With Al-Rai, the resistance is to NATO and its air bombing campaign in Libya, Khalil said.
"This is the kind of channel that gains from being a platform," said Khalil, an assistant professor of communications at Northwestern University in Qatar.
It has also gained from other channels picking up Al-Rai and rebroadcasting the Gadhafi messages, Khalil said.
Al-Jaburi defected to Syria before the Iraq war in 2003, according to his former assistant, who requested to remain unnamed for security reasons.
He returned to Iraq after Hussein fell and joined a reconciliation council but was implicated in a corruption case involving millions of dollars, and he was suspected of funding the Iraqi insurgency.
He fled Iraq again, this time for Libya, under the protection of Gadhafi.
Indicted in Iraq in 2005, al-Jaburi remains a fugitive with a pending 30-year sentence issued in absentia, said the former assistant.
He eventually made his way to back to Syria, where he started Al-Zawraa, said Mahmoud Al Zeibaq, a Syrian dissident living in Cairo and a former Al-Rai program manager.
Al-Zawraa went off the air in 2007. Arab governments banned it from regional satellites.
But al-Jaburi reinvented himself with Al-Rai, registered under his Syrian wife's name and operating out of a modest office in Damascus. The station broadcasts from a studio in al-Jaburi's house, Al Zeibaq said.
Khalil said there have been reports of Gadhafi sponsoring Al-Rai. Gadhafi has been known to buy up media to polish his image. He maintained close ties with a Lebanese station once sanctions on Libya were lifted, Khalil said.
From the very start of the Libyan uprising, Al-Jaburi declared support for Gadhafi in his weekly show, claiming that the Libyan leader was part of the bloc of countries and forces confronting U.S. ambitions in the Middle East, said Yotam Feldner, director of MEMRI TV, a research organization that specializes in Middle Eastern media.

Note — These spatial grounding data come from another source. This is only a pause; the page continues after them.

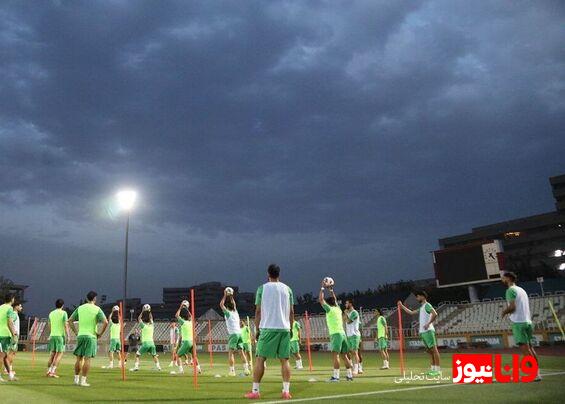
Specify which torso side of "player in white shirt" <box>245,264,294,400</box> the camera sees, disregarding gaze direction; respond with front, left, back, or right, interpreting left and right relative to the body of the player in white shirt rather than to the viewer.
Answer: back

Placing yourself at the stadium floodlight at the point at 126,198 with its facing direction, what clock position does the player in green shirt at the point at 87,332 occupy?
The player in green shirt is roughly at 12 o'clock from the stadium floodlight.

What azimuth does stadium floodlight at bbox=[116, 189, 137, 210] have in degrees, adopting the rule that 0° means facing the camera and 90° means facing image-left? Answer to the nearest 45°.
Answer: approximately 0°

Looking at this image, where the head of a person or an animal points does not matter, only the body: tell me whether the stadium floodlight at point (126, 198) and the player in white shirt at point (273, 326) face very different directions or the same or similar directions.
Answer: very different directions

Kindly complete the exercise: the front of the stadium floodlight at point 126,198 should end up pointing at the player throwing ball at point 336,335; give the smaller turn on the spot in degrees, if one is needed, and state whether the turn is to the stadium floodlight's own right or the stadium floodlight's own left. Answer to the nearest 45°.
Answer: approximately 45° to the stadium floodlight's own left
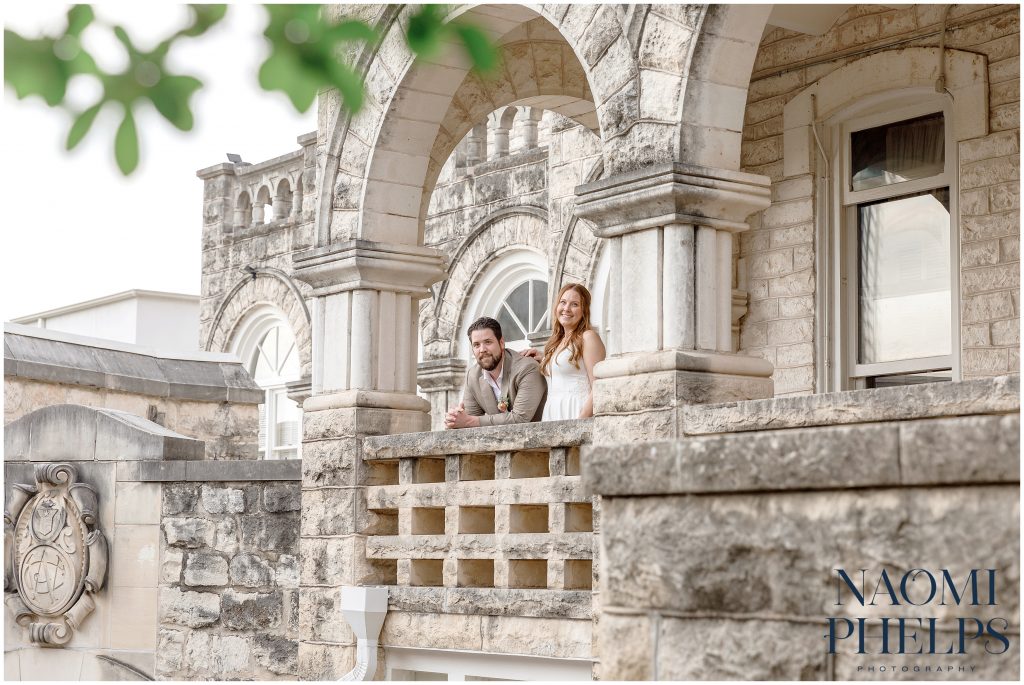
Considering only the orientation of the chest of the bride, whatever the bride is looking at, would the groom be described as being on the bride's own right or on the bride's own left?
on the bride's own right

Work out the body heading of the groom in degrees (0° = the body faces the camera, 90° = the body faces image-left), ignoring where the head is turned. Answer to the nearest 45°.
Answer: approximately 45°

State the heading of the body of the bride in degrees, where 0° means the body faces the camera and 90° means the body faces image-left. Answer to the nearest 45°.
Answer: approximately 45°

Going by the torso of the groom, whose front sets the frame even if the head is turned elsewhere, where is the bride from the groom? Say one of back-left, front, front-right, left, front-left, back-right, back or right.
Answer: left

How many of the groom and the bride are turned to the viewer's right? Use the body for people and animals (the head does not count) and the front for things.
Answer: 0
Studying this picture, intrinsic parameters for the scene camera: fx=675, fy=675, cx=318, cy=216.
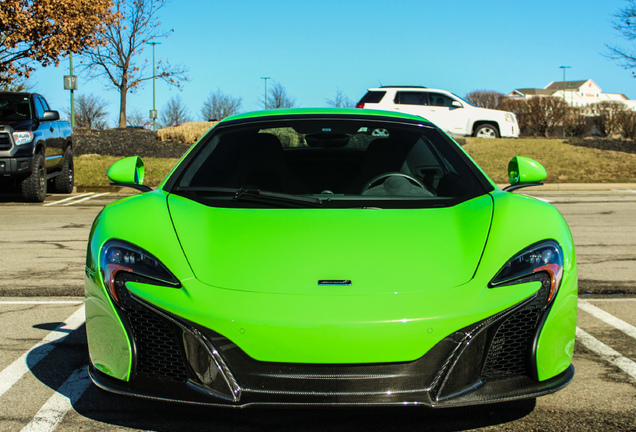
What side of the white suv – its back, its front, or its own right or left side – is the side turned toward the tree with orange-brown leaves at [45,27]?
back

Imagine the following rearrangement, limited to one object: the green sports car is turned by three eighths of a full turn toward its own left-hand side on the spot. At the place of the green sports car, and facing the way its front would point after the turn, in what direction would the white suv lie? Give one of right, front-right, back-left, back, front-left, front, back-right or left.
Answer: front-left

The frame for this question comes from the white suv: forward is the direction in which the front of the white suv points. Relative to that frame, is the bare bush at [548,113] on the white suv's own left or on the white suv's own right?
on the white suv's own left

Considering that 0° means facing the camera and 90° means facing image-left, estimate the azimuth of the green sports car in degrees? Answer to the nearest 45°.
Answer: approximately 0°

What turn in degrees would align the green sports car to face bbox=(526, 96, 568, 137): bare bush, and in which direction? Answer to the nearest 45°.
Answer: approximately 180°

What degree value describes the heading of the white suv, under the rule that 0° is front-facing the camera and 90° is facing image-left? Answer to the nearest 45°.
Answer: approximately 270°
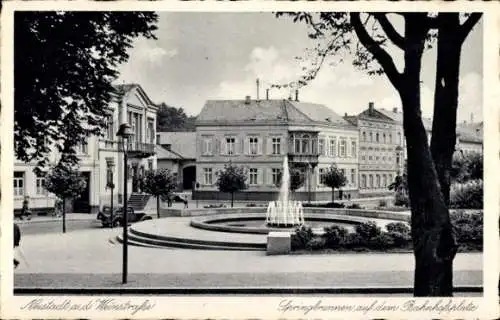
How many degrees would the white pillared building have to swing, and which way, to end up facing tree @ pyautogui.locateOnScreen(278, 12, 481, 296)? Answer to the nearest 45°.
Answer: approximately 45° to its right

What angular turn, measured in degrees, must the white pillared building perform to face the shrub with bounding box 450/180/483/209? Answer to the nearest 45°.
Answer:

After the fall of Tripoli, Gadhafi's audio messages surfaced on Al-Rai.
Al-Jaburi said "the hero Gadhafi" broadcasts his messages from a van equipped with satellite transmission equipment that can operate anywhere in Libya.
"I sent a crew to Tripoli at the beginning of the attack to cover the events, and we trained the Libyans on how to use it after our own experience with the Iraqi resistance, which was never detected by the American forces," al-Jaburi said.
But some said that it's not about ideology at all and that al-Jaburi sees only dollar signs in front of him.
"The likes of Mishaan al-Jaburi don't care about viewership," said Safwat El Alem, a professor in political media at Cairo University. "They only care about their pockets after they convince those leaders to finance their operations."
El Alem sees Al-Rai meeting the same fate as Al-Zawraa once the anti-Gadhafi fighters consolidate victory.
The Syrian regime also has the power to shut down Al-Rai, but Feldner said that it's probably safe to assume that Bashar al-Assad, the embattled Syrian president, has an interest in curtailing the successes of the Libyan revolt.
Whatever the future, for now, the channel is up and running. And though no one seems to know the exact whereabouts of Gadhafi, his voice is loud and clear -- on Al-Rai.